EXTRACT TO READ:
= 2007 Virginia elections =

Virginia's 2007 state elections were held on November 6, 2007. Voters elected all 100 members of the Virginia House of Delegates to two-year terms ending in 2009, and all 40 members of the Virginia Senate to four-year terms ending in 2011. There were also elections for local offices (such as the Board of Supervisors and Clerk of the Circuit Court) in most counties. Occurring simultaneously were local elections in some counties.

In general, the Democrats emphasized transportation and the gridlock within the Republican-controlled Virginia General Assembly. The Democrats ran a statewide coordinated "21/51" campaign seeking to regain control of both the House and the Senate. The Republicans emphasized the need to take local actions against illegal immigration.

==State Senate==
Previous to the election, Virginia's Senate consisted of 23 Republicans and 17 Democrats. Democrats defeated three incumbent Senators and won an open Republican seat to take control of the Senate by a 21 to 19 majority.

===Election results===
Party abbreviations: D - Democratic, R - Republican, I - Independent, IG - Independent Green, L - Libertarian

Note: Only Senate districts that were contested by more than one candidate are included here.

REQUIREMENTS:
a) Restate the article on the 2007 Virginia elections between "In general, the" and "against illegal immigration.", inclusive, with "transportation" renamed to "infrastructure".
b) Based on the article on the 2007 Virginia elections, decide whether each statement is true, and back each yes or no with the deciding words of the article, quoted exactly: (i) Members of the House of Delegates were elected to two-year terms ending in 2009. (ii) Before the election, the Senate had 23 Democrats. (iii) The Republicans emphasized transportation.
c) According to the article on the 2007 Virginia elections, by what majority did the Democrats take control of the Senate?

Recorded data:
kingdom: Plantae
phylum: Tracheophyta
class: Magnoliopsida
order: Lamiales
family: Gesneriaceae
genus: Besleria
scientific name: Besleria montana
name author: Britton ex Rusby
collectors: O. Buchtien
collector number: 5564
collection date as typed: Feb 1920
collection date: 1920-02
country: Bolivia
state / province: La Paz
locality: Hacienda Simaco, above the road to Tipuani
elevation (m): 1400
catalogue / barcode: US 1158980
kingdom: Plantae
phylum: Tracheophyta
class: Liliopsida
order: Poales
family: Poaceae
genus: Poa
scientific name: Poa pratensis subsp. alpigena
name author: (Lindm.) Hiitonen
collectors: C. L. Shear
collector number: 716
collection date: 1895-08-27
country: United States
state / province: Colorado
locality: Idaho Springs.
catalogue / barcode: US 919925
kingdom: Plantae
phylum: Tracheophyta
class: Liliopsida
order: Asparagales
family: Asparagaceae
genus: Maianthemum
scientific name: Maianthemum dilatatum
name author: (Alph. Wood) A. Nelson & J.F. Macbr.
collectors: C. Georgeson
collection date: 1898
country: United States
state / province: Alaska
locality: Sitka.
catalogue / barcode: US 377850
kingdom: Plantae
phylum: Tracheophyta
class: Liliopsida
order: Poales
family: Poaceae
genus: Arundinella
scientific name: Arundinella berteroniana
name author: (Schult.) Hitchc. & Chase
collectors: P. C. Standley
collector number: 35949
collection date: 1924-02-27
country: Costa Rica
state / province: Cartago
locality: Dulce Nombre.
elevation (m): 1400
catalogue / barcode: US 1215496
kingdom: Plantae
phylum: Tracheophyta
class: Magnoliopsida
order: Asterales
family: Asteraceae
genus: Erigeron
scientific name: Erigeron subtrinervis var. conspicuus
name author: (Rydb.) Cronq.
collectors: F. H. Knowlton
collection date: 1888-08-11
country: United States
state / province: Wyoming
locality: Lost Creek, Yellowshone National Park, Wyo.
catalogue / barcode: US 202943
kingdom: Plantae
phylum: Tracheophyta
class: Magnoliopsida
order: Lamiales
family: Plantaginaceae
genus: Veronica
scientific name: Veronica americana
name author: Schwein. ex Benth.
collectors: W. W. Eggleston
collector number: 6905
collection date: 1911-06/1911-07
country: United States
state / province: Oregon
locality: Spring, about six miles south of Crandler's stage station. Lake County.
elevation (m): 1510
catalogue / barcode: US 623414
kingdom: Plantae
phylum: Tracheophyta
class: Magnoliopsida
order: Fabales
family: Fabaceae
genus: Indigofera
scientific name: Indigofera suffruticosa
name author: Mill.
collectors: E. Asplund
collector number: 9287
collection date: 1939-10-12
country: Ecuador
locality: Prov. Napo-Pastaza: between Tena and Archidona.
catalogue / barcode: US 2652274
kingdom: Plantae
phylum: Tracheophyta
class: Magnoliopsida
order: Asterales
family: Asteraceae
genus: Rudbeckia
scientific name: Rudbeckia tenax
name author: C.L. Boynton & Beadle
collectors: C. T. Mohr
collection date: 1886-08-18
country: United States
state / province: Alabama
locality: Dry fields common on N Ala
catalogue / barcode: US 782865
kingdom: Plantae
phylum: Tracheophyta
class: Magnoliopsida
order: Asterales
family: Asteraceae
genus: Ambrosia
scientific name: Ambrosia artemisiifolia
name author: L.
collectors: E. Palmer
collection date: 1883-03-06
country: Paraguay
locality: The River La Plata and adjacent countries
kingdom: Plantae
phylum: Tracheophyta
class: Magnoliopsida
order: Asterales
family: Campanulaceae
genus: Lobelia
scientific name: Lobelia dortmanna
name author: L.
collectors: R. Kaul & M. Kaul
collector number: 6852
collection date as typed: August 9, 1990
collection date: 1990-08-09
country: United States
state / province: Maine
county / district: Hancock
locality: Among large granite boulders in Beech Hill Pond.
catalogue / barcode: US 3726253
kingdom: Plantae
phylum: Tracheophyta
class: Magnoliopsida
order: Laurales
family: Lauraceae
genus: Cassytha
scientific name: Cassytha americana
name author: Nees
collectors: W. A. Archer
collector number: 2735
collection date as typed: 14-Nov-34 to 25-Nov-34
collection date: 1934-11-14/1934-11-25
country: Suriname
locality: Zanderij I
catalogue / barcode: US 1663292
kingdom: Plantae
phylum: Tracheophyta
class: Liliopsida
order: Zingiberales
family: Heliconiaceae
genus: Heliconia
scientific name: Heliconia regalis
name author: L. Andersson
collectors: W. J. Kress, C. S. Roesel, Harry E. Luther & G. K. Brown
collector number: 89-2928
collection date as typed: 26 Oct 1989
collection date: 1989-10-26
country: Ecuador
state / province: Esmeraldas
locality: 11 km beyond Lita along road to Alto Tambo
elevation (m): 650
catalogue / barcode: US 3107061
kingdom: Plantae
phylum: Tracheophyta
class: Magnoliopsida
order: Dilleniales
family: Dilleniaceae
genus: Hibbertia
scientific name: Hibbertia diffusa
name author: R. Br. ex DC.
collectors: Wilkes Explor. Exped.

SOLUTIONS BELOW:
a)
In general, the Democrats emphasized infrastructure and the gridlock within the Republican-controlled Virginia General Assembly. The Democrats ran a statewide coordinated "21/51" campaign seeking to regain control of both the House and the Senate. The Republicans emphasized the need to take local actions against illegal immigration.

b)
(i) Yes: "all 100 members of the Virginia House of Delegates to two-year terms ending in 2009"
(ii) No: "Virginia's Senate consisted of 23 Republicans and 17 Democrats"
(iii) No: "The Republicans emphasized the need to take local actions against illegal immigration."

c) A 21 to 19 majority.